Publication year - 2010
Publication title -
clinical and experimental dermatology
Language(s) - English
Resource type - Journals
SCImago Journal Rank - 0.587
H-Index - 78
eISSN - 1365-2230
pISSN - 0307-6938
DOI - 10.1111/j.1365-2230.2010.03847.x
Subject(s) - medicine , vasculogenesis , erythropoietin , progenitor cell , bone marrow , wound healing , stem cell , endothelial progenitor cell , angiogenesis , pathology , immunology , biology , genetics
Summary Systemic sclerosis (SSc) is often complicated by severe skin ulcers that are unresponsive to traditional treatments. Vascular alterations are responsible for the ischaemic features of the disease in both the skin and visceral organs.

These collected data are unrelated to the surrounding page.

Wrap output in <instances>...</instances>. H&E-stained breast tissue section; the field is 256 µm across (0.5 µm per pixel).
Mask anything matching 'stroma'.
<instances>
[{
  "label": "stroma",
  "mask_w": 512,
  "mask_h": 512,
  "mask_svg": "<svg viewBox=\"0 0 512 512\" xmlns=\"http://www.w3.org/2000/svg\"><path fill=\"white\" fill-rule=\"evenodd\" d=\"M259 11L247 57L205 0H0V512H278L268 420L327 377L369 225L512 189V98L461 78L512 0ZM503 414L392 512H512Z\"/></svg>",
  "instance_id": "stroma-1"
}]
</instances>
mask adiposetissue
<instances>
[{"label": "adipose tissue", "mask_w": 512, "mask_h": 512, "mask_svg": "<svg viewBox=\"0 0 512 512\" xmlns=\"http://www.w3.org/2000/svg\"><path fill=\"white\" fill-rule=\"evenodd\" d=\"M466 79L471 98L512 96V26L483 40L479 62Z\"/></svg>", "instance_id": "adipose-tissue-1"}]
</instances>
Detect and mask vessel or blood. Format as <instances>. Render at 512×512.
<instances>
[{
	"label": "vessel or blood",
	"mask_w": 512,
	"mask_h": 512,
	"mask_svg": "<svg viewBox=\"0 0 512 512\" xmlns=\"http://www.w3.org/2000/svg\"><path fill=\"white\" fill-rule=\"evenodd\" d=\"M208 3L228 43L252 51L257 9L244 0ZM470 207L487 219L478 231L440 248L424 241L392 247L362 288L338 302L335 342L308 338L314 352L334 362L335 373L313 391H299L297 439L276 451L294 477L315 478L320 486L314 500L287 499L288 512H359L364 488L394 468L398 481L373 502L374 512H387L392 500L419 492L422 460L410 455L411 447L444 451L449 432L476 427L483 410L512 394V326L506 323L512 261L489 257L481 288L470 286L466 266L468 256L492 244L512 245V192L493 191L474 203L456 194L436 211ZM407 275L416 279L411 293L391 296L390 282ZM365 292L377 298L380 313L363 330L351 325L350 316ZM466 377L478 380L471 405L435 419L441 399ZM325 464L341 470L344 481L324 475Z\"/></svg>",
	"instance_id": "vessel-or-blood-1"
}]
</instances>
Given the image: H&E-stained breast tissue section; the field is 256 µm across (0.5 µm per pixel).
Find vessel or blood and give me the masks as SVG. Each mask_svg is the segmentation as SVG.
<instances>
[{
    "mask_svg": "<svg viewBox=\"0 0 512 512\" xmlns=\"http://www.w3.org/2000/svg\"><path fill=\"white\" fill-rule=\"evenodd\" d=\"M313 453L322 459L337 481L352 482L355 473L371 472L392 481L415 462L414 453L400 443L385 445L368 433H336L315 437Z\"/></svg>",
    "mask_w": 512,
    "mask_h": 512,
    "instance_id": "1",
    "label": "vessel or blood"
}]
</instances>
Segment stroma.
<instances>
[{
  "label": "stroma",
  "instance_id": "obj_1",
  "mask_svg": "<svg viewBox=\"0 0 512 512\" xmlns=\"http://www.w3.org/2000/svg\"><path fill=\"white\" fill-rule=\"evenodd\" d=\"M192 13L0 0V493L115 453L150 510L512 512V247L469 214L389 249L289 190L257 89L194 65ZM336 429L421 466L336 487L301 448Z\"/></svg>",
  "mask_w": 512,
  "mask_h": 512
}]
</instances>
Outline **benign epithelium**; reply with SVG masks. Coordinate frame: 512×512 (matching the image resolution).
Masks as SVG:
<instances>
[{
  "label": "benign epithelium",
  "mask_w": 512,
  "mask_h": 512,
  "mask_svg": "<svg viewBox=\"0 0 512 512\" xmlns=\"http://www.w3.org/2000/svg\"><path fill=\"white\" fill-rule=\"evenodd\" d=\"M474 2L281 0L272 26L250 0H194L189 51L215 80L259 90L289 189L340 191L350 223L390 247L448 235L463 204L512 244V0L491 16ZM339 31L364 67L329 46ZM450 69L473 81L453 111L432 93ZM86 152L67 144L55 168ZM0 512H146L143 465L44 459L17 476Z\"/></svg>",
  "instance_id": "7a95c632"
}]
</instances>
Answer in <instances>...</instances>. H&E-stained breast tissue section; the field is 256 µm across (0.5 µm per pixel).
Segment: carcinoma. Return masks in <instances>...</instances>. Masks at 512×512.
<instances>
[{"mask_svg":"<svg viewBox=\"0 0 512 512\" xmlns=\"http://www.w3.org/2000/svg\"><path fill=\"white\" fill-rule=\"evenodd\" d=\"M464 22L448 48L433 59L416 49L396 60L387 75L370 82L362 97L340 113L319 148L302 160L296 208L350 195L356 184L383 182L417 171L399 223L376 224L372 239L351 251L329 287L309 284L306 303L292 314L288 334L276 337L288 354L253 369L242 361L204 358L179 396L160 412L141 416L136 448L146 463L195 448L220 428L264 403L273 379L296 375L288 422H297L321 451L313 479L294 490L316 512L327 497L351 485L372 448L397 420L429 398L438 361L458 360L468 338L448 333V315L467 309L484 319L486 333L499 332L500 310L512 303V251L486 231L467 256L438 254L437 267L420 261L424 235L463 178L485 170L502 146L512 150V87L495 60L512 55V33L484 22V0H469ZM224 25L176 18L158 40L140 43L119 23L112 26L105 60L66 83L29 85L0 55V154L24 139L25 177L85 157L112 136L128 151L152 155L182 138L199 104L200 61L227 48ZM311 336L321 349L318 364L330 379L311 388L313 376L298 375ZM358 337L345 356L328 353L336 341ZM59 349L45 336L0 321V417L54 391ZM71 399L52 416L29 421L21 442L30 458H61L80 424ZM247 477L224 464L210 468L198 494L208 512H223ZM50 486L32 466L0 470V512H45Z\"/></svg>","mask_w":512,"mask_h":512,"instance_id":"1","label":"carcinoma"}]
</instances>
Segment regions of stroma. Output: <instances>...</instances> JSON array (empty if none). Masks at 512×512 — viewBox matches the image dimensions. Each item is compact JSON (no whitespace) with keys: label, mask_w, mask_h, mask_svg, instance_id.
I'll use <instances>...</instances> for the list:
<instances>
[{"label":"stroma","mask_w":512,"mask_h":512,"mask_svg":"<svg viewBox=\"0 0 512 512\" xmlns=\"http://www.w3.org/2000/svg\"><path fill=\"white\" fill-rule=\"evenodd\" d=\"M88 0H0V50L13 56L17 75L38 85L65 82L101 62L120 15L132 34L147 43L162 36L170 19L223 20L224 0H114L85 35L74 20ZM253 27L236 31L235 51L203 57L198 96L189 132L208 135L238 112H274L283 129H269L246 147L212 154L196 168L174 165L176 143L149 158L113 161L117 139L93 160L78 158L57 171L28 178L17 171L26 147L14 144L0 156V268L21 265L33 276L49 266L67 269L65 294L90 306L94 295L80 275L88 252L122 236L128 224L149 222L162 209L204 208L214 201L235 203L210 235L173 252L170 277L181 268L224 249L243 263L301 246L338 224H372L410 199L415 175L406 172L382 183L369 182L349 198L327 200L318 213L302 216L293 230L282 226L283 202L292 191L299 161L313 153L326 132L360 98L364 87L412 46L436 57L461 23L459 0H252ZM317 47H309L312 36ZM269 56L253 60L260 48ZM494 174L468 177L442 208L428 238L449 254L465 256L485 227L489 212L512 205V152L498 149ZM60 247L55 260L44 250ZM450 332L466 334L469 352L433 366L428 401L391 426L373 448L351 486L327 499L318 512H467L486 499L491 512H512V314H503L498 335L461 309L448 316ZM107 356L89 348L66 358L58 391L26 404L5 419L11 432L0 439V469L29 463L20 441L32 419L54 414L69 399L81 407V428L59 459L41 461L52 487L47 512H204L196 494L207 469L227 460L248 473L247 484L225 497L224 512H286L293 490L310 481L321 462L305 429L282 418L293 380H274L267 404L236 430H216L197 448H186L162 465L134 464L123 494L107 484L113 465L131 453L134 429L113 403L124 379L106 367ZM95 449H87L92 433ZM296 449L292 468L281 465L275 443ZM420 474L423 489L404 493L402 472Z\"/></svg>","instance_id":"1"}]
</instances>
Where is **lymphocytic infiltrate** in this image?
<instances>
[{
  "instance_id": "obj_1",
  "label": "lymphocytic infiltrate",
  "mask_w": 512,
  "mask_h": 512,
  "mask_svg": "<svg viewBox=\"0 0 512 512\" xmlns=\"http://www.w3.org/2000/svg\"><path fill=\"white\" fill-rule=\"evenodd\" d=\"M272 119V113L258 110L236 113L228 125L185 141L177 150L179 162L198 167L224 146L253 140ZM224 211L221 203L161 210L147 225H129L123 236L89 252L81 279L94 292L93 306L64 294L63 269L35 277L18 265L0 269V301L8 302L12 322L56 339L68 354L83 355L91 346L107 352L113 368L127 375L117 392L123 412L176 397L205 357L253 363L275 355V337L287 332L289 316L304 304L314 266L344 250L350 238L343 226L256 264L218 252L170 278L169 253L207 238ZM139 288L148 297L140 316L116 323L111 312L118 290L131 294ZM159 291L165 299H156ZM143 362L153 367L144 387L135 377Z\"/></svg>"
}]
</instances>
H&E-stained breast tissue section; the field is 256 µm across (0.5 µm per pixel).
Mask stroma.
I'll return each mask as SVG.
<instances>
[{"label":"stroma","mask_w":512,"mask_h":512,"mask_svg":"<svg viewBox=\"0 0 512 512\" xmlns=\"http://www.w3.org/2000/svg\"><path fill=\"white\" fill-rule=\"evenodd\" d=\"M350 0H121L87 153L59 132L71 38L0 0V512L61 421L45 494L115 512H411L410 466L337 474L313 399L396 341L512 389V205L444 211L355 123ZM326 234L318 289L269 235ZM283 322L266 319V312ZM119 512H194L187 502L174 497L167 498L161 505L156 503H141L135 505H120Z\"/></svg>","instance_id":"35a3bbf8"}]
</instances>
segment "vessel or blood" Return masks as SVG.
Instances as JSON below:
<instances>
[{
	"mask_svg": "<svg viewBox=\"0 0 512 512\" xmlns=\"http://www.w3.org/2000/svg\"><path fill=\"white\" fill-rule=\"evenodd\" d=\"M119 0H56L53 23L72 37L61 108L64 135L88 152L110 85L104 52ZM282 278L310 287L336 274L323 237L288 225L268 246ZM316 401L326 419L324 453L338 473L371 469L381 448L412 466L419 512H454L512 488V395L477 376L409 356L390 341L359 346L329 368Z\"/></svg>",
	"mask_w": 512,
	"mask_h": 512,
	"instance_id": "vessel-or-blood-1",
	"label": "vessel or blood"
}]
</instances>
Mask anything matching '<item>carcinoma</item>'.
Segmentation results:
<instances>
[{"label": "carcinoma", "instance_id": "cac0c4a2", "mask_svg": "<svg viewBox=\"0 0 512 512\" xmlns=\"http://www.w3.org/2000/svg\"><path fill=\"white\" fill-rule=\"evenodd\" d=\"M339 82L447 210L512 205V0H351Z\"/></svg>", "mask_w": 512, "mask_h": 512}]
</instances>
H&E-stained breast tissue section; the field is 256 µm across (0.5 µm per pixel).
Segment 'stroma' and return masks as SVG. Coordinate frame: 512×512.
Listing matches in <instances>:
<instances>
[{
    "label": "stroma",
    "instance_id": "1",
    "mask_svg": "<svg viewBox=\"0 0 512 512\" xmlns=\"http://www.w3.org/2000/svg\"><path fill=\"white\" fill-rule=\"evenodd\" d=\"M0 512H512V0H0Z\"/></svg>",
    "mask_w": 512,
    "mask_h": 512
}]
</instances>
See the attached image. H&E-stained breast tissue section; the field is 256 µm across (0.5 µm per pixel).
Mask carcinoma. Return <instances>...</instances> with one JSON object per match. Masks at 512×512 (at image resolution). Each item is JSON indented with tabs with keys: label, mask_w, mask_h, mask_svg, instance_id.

Defective neoangiogenesis correlates with an abnormally reduced quantity of circulating endothelial progenitor cells (EPCs) caused by impaired maturation potential and proliferative capacity of bone‐marrow endothelial stem cells. We report a patient with nonhealing cutaneous ulcers successfully treated with recombinant human erythropoietin (rHuEPO). The possible biological effects of this drug were also investigated. Before rHuEPO treatment, the bone‐marrow sample contained reduced numbers of EPCs, which were functionally impaired. After a 6‐month rHuEPO cycle, a marked increase in endothelial progenitor markers was seen, along with a significant reduction in their apoptotic rates. The clinical and laboratory data variations before and after rHuEPO treatment give new insights into the pathogenetic role of impaired endothelial stem‐cell maturation and defective neoangiogenesis in patients with SSc.